[Exercise brief] Copy each line of the entries below that contains the string "tail".

[Excerpted data]
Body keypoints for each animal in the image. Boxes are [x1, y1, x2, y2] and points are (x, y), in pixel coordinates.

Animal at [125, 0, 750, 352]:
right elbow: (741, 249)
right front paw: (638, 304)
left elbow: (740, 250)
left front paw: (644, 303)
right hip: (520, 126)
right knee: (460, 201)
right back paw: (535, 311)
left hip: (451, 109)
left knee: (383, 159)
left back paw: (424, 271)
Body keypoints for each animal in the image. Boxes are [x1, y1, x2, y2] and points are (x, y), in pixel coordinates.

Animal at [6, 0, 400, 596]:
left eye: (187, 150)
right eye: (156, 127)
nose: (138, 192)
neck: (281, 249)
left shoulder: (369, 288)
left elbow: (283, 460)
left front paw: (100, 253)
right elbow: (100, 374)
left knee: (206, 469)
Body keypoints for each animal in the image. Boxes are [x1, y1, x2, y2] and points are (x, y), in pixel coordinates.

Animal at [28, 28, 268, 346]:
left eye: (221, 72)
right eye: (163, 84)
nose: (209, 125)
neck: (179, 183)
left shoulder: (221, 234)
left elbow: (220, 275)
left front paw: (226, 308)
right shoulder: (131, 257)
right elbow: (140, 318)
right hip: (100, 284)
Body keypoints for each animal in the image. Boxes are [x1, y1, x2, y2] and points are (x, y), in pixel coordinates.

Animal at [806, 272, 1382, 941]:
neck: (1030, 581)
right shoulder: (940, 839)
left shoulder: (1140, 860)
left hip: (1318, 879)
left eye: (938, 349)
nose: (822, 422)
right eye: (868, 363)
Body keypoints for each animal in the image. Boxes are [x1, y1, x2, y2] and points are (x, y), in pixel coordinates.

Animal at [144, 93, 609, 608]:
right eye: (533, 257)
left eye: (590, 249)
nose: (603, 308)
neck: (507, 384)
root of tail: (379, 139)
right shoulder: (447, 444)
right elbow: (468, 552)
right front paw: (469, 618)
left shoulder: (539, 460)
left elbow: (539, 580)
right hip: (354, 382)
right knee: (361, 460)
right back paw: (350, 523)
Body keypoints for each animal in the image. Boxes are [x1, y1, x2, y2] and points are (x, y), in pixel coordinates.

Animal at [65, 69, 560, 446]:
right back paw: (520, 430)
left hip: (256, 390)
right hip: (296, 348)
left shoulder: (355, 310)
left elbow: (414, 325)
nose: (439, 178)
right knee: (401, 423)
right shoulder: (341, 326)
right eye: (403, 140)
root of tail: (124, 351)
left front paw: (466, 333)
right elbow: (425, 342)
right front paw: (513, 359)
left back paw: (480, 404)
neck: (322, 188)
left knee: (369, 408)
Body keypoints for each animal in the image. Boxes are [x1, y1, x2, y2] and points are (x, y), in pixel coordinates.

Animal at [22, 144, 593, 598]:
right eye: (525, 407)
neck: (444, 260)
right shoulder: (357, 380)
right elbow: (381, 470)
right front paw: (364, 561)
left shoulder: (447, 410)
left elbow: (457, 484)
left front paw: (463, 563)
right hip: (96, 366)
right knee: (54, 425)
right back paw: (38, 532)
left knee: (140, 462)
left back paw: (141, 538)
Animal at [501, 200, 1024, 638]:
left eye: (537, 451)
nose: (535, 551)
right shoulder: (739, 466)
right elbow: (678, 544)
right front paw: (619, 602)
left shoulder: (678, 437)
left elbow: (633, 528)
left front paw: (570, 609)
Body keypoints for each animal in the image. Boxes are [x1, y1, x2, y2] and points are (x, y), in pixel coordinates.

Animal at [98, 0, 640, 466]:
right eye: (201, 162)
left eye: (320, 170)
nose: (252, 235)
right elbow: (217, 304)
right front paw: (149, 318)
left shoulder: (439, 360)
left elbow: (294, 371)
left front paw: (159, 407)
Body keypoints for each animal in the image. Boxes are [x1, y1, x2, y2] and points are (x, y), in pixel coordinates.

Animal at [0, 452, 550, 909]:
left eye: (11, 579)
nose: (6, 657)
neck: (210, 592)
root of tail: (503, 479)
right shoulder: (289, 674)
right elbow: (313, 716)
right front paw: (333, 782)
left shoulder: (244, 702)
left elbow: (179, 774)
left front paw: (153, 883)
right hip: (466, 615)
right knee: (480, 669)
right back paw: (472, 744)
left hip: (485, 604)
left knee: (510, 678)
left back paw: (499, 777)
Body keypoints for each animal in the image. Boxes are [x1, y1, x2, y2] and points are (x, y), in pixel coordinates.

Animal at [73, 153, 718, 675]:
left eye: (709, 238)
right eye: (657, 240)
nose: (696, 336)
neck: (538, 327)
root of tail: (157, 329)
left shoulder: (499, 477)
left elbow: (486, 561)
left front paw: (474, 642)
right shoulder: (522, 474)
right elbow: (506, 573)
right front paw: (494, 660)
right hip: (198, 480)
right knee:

[Response to this exercise]
root of tail: (379, 139)
root of tail: (124, 351)
root of tail: (503, 479)
root of tail: (157, 329)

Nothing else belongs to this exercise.